Dataset entries:
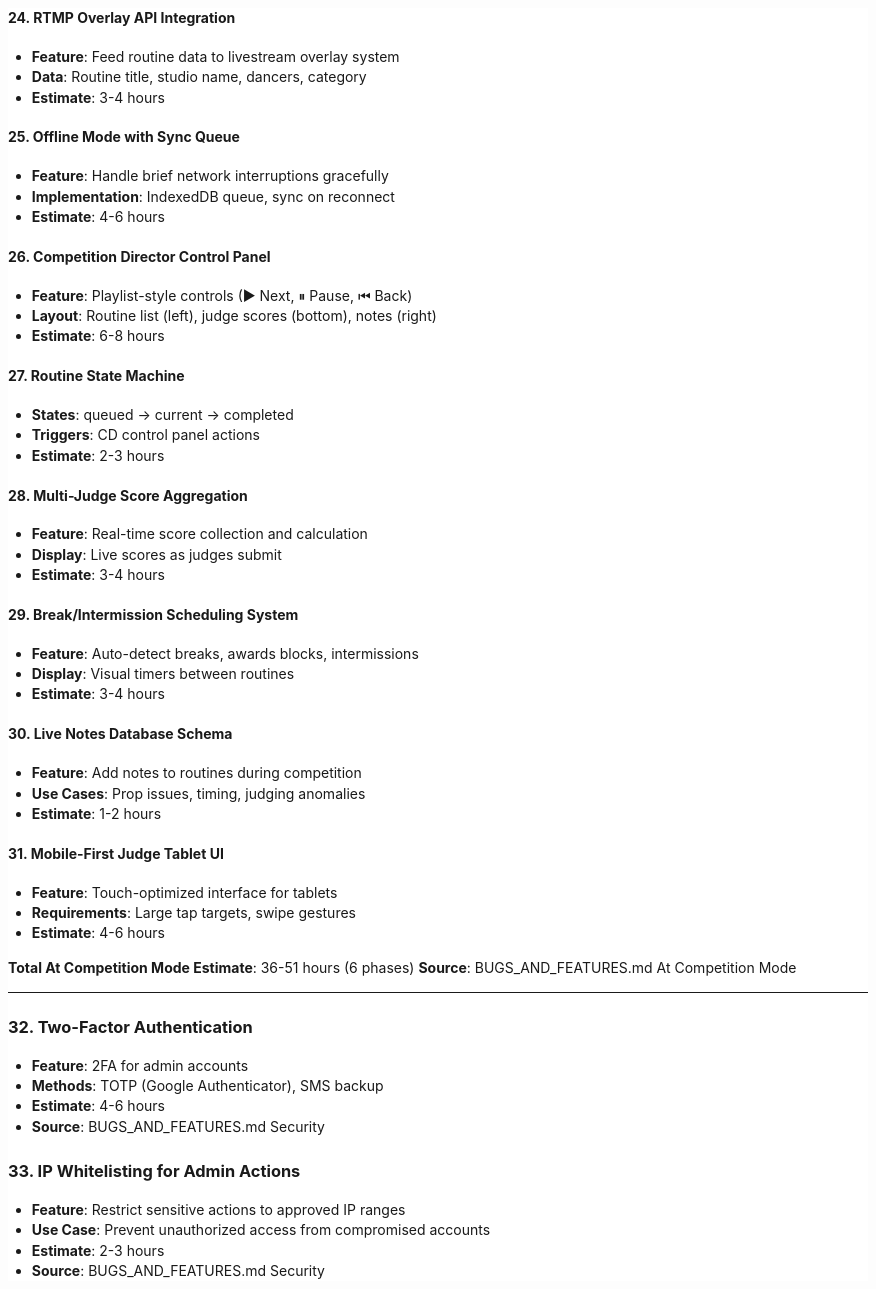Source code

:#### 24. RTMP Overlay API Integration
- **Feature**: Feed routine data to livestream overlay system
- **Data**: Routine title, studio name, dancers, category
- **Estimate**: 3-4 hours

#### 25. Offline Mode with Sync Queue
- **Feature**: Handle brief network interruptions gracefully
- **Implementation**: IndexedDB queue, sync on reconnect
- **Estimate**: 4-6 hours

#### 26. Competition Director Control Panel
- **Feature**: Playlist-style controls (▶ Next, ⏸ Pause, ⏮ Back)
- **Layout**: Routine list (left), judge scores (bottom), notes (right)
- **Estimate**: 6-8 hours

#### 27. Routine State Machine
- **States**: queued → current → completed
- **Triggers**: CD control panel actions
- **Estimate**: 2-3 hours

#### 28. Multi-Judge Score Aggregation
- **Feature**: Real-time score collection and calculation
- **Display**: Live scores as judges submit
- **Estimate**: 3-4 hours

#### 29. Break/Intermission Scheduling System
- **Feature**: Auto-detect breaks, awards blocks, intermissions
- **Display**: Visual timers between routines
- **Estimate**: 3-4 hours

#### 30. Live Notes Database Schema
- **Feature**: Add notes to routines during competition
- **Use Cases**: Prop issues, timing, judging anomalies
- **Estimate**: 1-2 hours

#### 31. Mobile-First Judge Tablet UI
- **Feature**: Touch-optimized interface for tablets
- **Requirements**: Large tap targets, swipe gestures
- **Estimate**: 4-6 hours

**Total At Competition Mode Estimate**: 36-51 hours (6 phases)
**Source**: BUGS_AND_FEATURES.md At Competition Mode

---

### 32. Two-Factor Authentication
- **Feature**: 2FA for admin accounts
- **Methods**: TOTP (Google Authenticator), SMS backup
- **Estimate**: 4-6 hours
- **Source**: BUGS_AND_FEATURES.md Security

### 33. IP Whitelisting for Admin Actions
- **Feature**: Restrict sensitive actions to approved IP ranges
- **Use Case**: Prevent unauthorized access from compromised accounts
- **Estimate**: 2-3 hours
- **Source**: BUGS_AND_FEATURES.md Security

• **Exercise**: Starting at the line that contains "- **Feature**: Restrict", quote each remaining line of the entries above, unchanged.

• **Your response**:
- **Feature**: Restrict sensitive actions to approved IP ranges
- **Use Case**: Prevent unauthorized access from compromised accounts
- **Estimate**: 2-3 hours
- **Source**: BUGS_AND_FEATURES.md Security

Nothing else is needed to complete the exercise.